** Page **
================

#### Answer

$4p-36\sqrt{p}+\sqrt{7p}-9\sqrt{7}$

#### Work Step by Step

$\bf{\text{Solution Outline:}}$
To simplify the given radical expression, $
(4\sqrt{p}+\sqrt{7})(\sqrt{p}-9)
,$ use FOIL and the laws of radicals.
$\bf{\text{Solution Details:}}$
Using the FOIL Method which is given by $(a+b)(c+d)=ac+ad+bc+bd,$ the expression above is equivalent to\begin{array}{l}\require{cancel}
4\sqrt{p}(\sqrt{p})+4\sqrt{p}(-9)+\sqrt{7}(\sqrt{p})+\sqrt{7}(-9)

================

** Given records **
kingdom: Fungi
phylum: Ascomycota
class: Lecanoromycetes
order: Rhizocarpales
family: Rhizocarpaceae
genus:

================

In the worked solution on simplifying the radical expression, which method does the outline pair with the laws of radicals?

The FOIL method.